SOURCE DOCUMENT →
+++

GSR founder wins career award

11 October 2019

Vincenzo Gentili receiving his career award at the ItalPlatform 2019 Awards

Vincenzo Gentili receiving his career award at the ItalPlatform 2019 Awards

Vincenzo Gentili, the founder of access equipment manufacturer Gentili Scalificio Riminese (GSR) has received an ItalPlatform 2019 special career award. 

The awards were held in association with the GIS access, cranes, transport and logistics show and recently took place in Piacenza, Italy. Gentili received the accolade, for a career spanning more 50 years, at a ceremony that was attended by guests, industry representatives and representatives of the Italian Army, in which he once served.

Gentili began his career as a mechanic and, after completing his military service in the Italian Navy, he went on to co-found Fratelli Gentili with his brother in 1968. Specialising in industrial lifting machines, Fratelli Gentili provided both mechanical and hydraulics services and manufactured booms and accessories for cranes. It was also said to be among the first manufacturers to adapt truck-mounted cranes for lifting people.

+++

ACTIVITY LIST →
#1 Answer these questions from the article about the GSR founder's career award:
(a) In which city were the ItalPlatform 2019 awards held?
(b) In what year did Gentili co-found Fratelli Gentili, and with whom?
(c) What did Gentili begin his career as?
#2 Extract the passage of the article on Vincenzo Gentili's award from "Vincenzo Gentili, the" up to and including "special career award.".
#3 Continue the article on Vincenzo Gentili's career award from its last sentence.

(Saved entries)
+++

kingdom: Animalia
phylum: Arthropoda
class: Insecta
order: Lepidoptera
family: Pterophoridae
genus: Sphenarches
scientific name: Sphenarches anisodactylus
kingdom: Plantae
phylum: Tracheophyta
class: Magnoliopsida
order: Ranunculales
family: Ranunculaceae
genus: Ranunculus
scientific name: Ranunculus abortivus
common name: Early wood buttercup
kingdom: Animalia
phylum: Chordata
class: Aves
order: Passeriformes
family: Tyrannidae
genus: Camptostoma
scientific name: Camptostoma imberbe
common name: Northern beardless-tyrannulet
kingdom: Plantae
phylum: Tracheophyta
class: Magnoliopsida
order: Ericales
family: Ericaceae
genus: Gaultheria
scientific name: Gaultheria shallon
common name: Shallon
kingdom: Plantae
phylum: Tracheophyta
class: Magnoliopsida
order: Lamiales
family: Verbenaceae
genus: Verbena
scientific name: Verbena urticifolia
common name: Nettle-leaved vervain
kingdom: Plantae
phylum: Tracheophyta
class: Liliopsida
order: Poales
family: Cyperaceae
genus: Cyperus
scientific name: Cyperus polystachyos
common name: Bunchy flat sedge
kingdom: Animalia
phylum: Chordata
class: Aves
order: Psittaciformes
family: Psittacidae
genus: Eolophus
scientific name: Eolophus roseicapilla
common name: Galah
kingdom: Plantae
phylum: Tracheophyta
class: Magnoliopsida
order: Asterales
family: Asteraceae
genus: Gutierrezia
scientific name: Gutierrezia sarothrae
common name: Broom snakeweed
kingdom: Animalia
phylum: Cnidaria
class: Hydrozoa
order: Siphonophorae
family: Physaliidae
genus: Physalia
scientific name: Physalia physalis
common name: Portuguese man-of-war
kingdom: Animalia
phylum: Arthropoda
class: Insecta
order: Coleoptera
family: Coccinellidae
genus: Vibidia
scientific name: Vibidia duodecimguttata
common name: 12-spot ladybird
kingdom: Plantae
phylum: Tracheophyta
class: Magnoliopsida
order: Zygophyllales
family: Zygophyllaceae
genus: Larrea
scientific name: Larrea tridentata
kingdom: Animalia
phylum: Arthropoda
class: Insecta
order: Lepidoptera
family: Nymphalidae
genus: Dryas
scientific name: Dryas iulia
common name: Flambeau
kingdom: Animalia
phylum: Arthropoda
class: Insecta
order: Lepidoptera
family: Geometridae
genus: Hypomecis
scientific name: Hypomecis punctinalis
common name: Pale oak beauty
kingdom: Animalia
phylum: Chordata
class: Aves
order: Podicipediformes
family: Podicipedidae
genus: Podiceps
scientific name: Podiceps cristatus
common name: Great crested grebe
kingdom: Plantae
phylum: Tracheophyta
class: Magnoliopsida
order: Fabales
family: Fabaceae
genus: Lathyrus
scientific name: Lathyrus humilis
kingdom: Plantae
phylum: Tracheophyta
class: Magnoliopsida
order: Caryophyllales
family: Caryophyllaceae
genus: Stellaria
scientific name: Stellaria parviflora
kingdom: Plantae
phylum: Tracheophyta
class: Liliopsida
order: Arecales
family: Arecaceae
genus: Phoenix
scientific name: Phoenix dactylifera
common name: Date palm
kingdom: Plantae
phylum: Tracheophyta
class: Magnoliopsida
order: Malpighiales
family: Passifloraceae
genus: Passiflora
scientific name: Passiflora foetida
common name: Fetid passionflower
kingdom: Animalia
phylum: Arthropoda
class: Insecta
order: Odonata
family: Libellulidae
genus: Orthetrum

+++

PER-TASK ANSWERS →
#1
(a) Piacenza, Italy
(b) 1968, with his brother
(c) A mechanic

#2
Vincenzo Gentili, the founder of access equipment manufacturer Gentili Scalificio Riminese (GSR) has received an ItalPlatform 2019 special career award.

#3
In 1976 Fratelli Gentili acquired Scalificio Riminese, a wooden staircase and ladder factory founded in Rimini in 1890. Following the acquisition, the Gentili brothers restructured the company’s production method and a few years later began producing elevating platforms.

One of Gentili's early truck mount designs

One of Gentili’s early truck mount designs

Nearly 15 years later, the brothers decided to separate the companies and in 1990 Gentili founded GSR, which specialised in the design and manufacture of truck-mounts. During the years that followed Gentili most notably obtained a patent for a mechanism designed to maintain a constant height and eliminate limit switches. It was used on one of the company’s early machines and comprised a 13 meter two-arm machine on a 3.5 tonne truck.

Today, Gentili’s company has a world-wide sales network, two production facilities, and has produced more than 8,000 aerial access unit.